The film was screened at the 2021 Bucheon International Fantastic Film Festival in Bucheon, competing in the Bucheon Choice Features section.

==Reception==
On Rotten Tomatoes, the film has an approval rating of based on reviews, with an average rating of . The website's critics' consensus reads: "An effective spine-tingler despite clear budget constraints, Caveat suggests a deliciously dark filmmaking future for writer-director Damian McCarthy." On Metacritic, the film has a weighted average score of 60 out of 100 based on seven critic reviews, indicating "mixed or average reviews".

Sheila O'Malley of RogerEbert.com gave the film a score of three out of four stars, calling it "an impressive and often terrifying film [...] and a reminder of how much can be done on a low budget if one is inventive enough". Noel Murray, in his review of the film for the Los Angeles Times, complimented McCarthy's confidence as a director, and compared the film to "a gothic horror tone poem, with pungent notes of decay." Guy Lodge, writing for Variety, called the film "more intriguing than it is rewarding," but wrote that "there's enough tingly, tightly budgeted atmosphere and witty genre gumption [...] to make one wonder what McCarthy could do on a looser, more expensive leash." Leslie Felperin of The Guardian gave the film 3/5 stars, writing: "McCarthy plays a fancy cinematic game of hide the lady, swishing the narrative cards around adeptly and finding fresh ways to imbue the material with an incrementally increasing sense of unease."

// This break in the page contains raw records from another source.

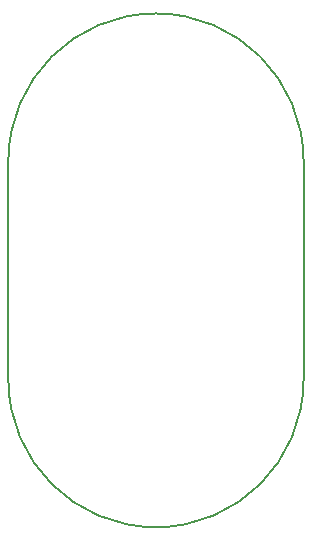
<source format=gm1>
G04 #@! TF.GenerationSoftware,KiCad,Pcbnew,5.0.2-bee76a0~70~ubuntu18.04.1*
G04 #@! TF.CreationDate,2019-04-03T21:22:13-07:00*
G04 #@! TF.ProjectId,sao-pin,73616f2d-7069-46e2-9e6b-696361645f70,rev?*
G04 #@! TF.SameCoordinates,Original*
G04 #@! TF.FileFunction,Profile,NP*
%FSLAX46Y46*%
G04 Gerber Fmt 4.6, Leading zero omitted, Abs format (unit mm)*
G04 Created by KiCad (PCBNEW 5.0.2-bee76a0~70~ubuntu18.04.1) date Wed 03 Apr 2019 09:22:13 PM PDT*
%MOMM*%
%LPD*%
G01*
G04 APERTURE LIST*
%ADD10C,0.150000*%
G04 APERTURE END LIST*
D10*
X156999998Y-118999999D02*
G75*
G02X132000002Y-119000001I-12499998J-1D01*
G01*
X157000000Y-100500000D02*
X157000000Y-119000000D01*
X132000000Y-100500000D02*
G75*
G02X157000000Y-100500000I12500000J0D01*
G01*
X132000000Y-119000000D02*
X132000000Y-100500000D01*
M02*

</source>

Dan Stubbs of NME was more critical, giving it a score of 2/5 stars and writing, "It is, undoubtedly, a fine set of players on the chess board of horror, but none of them seem to be playing the same game. The mystery being uncovered misses beats left right and centre, even if the bunny drums like John Bonham, and you'll probably find yourself losing interest right when the action should be reaching its thrilling climax."

The film ranks at #27 on Rotten Tomatoes' list of Best Horror Movies of 2021.